> [Job item] In the data that follows, every line containing the word "updates" should be returned.

· · · ·

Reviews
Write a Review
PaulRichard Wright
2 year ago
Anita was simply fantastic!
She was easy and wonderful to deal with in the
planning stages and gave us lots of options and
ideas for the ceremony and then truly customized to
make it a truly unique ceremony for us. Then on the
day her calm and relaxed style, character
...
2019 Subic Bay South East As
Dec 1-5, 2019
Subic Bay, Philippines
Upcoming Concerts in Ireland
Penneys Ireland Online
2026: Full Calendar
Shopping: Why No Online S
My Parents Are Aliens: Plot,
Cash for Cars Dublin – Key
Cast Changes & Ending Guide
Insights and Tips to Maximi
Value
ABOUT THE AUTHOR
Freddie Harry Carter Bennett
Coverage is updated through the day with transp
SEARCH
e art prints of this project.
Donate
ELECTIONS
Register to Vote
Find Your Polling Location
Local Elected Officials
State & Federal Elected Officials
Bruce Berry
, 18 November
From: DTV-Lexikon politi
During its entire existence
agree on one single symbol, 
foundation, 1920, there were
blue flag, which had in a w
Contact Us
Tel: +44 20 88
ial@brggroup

· · · ·

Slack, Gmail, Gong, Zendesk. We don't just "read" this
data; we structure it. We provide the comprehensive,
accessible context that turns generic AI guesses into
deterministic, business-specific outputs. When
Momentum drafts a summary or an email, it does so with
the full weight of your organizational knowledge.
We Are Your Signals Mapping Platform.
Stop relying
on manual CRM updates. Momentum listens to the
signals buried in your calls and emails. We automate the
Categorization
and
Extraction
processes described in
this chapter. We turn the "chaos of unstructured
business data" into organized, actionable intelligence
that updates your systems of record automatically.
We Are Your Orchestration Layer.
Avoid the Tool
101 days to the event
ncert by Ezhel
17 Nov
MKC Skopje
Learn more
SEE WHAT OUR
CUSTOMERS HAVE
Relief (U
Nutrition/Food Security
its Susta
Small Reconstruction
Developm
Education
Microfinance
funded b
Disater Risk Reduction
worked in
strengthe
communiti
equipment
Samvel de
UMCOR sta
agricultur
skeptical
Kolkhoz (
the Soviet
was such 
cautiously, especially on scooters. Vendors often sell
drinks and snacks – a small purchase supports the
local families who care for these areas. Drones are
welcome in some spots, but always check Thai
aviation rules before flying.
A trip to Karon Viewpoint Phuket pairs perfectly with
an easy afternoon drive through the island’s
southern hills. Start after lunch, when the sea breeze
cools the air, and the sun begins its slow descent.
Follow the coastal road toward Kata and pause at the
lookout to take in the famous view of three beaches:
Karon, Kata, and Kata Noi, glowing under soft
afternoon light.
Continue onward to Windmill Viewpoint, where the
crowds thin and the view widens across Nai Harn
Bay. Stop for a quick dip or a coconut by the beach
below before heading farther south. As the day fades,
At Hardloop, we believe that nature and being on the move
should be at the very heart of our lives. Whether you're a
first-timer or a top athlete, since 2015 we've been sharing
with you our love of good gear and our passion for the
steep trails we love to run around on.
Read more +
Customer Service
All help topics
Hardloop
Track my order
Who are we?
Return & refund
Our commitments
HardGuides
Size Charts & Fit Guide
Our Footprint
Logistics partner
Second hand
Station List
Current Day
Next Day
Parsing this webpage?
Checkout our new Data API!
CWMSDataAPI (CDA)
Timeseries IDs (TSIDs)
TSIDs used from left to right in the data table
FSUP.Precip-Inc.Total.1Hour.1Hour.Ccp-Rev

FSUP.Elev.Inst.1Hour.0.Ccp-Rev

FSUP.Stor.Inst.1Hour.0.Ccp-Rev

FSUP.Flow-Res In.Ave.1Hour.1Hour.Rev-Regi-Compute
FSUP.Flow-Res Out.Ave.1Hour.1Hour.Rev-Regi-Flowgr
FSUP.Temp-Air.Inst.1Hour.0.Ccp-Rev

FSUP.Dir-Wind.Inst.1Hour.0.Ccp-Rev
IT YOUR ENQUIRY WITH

· · · ·

> [Response to the exercise]
on manual CRM updates. Momentum listens to the
that updates your systems of record automatically.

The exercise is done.